The Federal Government has attributed Nigeria’s dominance of Africa’s fertiliser space to the implementation of its policies on domestic production. This is because the country has about 70 fertiliser blending plants with combined capacity for over three million metric tons of NPK fertiliser across the country and production is expected to go up as more private individuals are investing in the industry. Until the advent of the presidential fertiliser initiative (PFI) policy, most of the blending plants were down to less than 10, as some states like Kano have up to 12, Kaduna has more than seven plants, according to information provided by the Fertiliser Producers and Suppliers Association of Nigeria (FEPSAN).
The Director-General of FEPSAN, Mr. Gideon Negedu, said Nigeria no longer imports fertiliser, but is self-sufficient in urea, saying “We are a net supplier and exporter of urea. We produce, we don’t import a single bag of urea into Nigeria, it is banned. So, we have capacity as a country to produce six million tonnes of urea. Dangote’s capacity is about three million, Indorama is about 2.8. Last year alone, Notore, Dangote and Indorama produced about 2.2 million tonnes of urea. We consumed 1.3 of urea in Nigeria”.
Nigerian President, Muhammadu Buhari had expressed delight that the era of persistent shortage of fertiliser in the country was over, commending FEPSAN for partnering with the government in the very patriotic backward integration project of enhancing the agricultural value chain.

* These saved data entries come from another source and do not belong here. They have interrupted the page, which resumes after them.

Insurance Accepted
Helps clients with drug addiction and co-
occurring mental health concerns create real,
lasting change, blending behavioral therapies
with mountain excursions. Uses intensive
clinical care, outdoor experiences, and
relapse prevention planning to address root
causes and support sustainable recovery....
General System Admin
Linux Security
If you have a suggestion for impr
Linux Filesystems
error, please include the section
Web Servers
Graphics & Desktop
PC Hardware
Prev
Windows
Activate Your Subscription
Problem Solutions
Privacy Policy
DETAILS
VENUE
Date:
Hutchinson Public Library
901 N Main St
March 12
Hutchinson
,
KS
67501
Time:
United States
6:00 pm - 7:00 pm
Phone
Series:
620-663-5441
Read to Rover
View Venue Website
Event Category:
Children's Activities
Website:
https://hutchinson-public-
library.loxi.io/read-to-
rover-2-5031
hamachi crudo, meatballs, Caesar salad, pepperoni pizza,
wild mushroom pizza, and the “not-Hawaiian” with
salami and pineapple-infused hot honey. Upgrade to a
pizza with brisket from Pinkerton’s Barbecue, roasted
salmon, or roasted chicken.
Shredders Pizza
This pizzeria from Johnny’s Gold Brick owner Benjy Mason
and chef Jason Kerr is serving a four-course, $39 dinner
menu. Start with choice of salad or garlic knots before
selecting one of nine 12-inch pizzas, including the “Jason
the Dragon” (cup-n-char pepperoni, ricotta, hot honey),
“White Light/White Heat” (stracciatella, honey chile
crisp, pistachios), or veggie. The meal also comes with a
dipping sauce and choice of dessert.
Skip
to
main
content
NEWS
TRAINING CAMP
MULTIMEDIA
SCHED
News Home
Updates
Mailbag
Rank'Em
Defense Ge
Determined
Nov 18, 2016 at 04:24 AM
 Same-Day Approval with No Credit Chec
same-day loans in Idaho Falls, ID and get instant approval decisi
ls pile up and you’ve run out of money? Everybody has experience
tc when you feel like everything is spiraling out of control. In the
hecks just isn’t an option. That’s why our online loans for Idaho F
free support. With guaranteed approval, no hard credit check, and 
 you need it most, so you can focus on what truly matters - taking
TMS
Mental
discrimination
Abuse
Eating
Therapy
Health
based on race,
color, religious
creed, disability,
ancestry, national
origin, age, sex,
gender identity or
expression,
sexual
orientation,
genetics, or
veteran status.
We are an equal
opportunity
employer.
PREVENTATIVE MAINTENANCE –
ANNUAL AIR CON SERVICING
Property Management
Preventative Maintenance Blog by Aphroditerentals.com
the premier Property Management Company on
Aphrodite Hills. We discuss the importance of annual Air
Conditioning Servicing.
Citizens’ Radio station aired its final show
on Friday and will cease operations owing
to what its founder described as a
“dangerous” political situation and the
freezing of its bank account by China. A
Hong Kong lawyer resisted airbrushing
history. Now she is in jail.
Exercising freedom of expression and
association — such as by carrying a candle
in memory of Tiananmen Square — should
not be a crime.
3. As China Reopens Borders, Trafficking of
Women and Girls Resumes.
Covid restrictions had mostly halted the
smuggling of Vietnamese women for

Buhari said his administration had made effort to limit over-reliance on imports, ensure the availability of the commodity and achieve self-sufficiency in food production in the nation. The Governor, Central Bank of Nigeria (CBN), Mr. Godwin Emefiele noted that fertiliser remained a key input to achieving food security and in realisation of this, the apex bank had continued to place great importance on its availability and accessibility by farmers to improve yield, productivity and output.
The CBN governor revealed that a total of over N114.09bn had been disbursed to support the fertiliser industry in the last five years. According to Emefiele, the CBN was working with main actors in the industry, such as Dangote and Indorama, to ensure that they sell urea at discounted prices to blending plants to ensure that prices of fertiliser were moderated in the market. He said further that the bank had disbursed N941.26bn to 4.2 million smallholder famers cultivating 21 agricultural commodities on 5.4 million hectares of land across the country, adding that for the 2021 wet season programme, the CBN disbursed N193.59bn to 923,699 farmers cultivating seven commodities on 1.16 million hectares of land. According to him, the apex bank currently has a balance of stock of fertiliser from the last planting season under the Anchor Borrowers’ Programme to the tune of 1.95 million bags and had committed additional 2.6 million bags for use during the 2022 programme.